SOURCE RECORDS below:

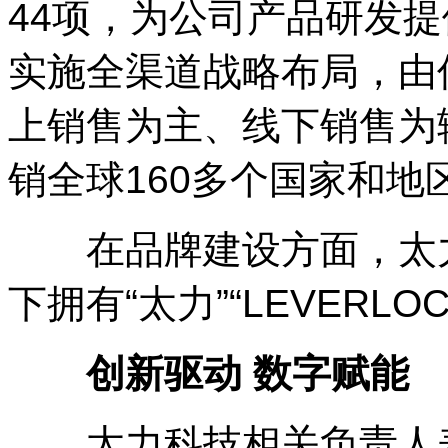
44项，为公司产品研发
实施全渠道战略布局，由
上销售为主、线下销售为
销全球160多个国家和地
在品牌建设方面，太力
下拥有“太力”“LEVERL
创新驱动 数字赋能
太力科技相关负责人表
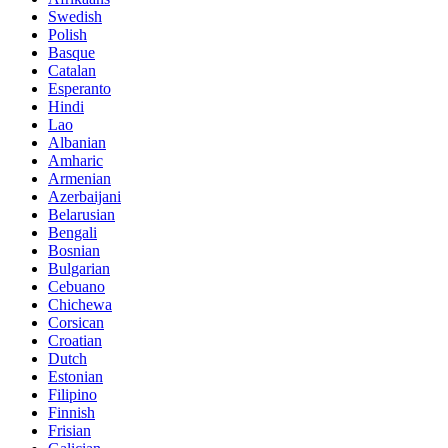
Swedish
Polish
Basque
Catalan
Esperanto
Hindi
Lao
Albanian
Amharic
Armenian
Azerbaijani
Belarusian
Bengali
Bosnian
Bulgarian
Cebuano
Chichewa
Corsican
Croatian
Dutch
Estonian
Filipino
Finnish
Frisian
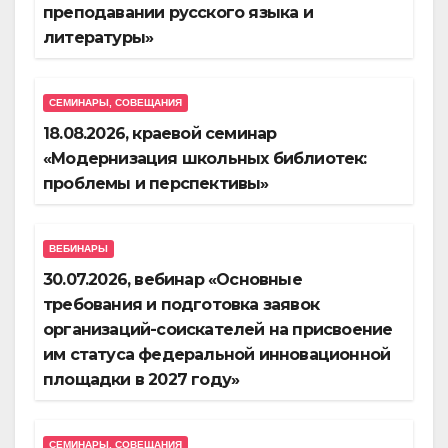
преподавании русского языка и
литературы»
СЕМИНАРЫ, СОВЕЩАНИЯ
18.08.2026, краевой семинар
«Модернизация школьных библиотек:
проблемы и перспективы»
ВЕБИНАРЫ
30.07.2026, вебинар «Основные
требования и подготовка заявок
организаций-соискателей на присвоение
им статуса федеральной инновационной
площадки в 2027 году»
СЕМИНАРЫ, СОВЕЩАНИЯ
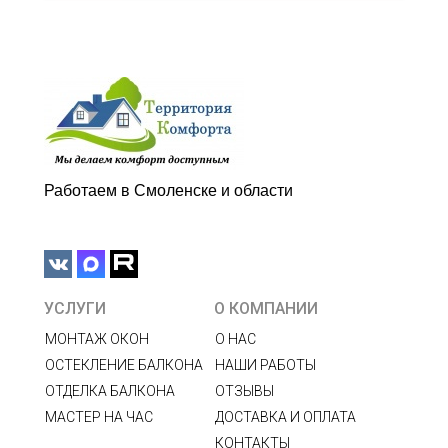
Работаем в Смоленске и области
УСЛУГИ
О КОМПАНИИ
МОНТАЖ ОКОН
О НАС
ОСТЕКЛЕНИЕ БАЛКОНА
НАШИ РАБОТЫ
ОТДЕЛКА БАЛКОНА
ОТЗЫВЫ
МАСТЕР НА ЧАС
ДОСТАВКА И ОПЛАТА
КОНТАКТЫ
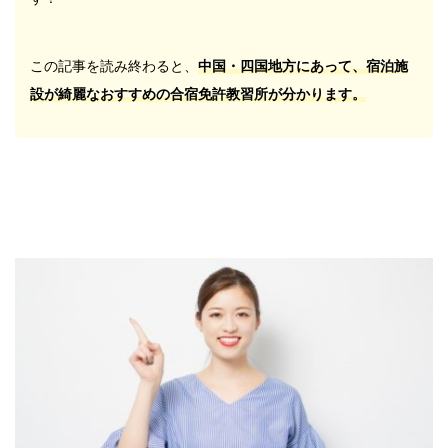
この記事を読み終わると、
中国・四国地方にあって、宿泊施
設が綺麗なおすすめの合宿免許教習所
が分かります。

End of SOURCE RECORDS.

### DIRECTIONS
Quote the lines from the one containing "преподавании русского языка и" through the end of the items, both ends included, with the pictures left out.

### ANSWER BELOW
преподавании русского языка и
литературы»
СЕМИНАРЫ, СОВЕЩАНИЯ
18.08.2026, краевой семинар
«Модернизация школьных библиотек:
проблемы и перспективы»
ВЕБИНАРЫ
30.07.2026, вебинар «Основные
требования и подготовка заявок
организаций-соискателей на присвоение
им статуса федеральной инновационной
площадки в 2027 году»
СЕМИНАРЫ, СОВЕЩАНИЯ
Работаем в Смоленске и области
УСЛУГИ
О КОМПАНИИ
МОНТАЖ ОКОН
О НАС
ОСТЕКЛЕНИЕ БАЛКОНА
НАШИ РАБОТЫ
ОТДЕЛКА БАЛКОНА
ОТЗЫВЫ
МАСТЕР НА ЧАС
ДОСТАВКА И ОПЛАТА
КОНТАКТЫ
この記事を読み終わると、
中国・四国地方にあって、宿泊施
設が綺麗なおすすめの合宿免許教習所
が分かります。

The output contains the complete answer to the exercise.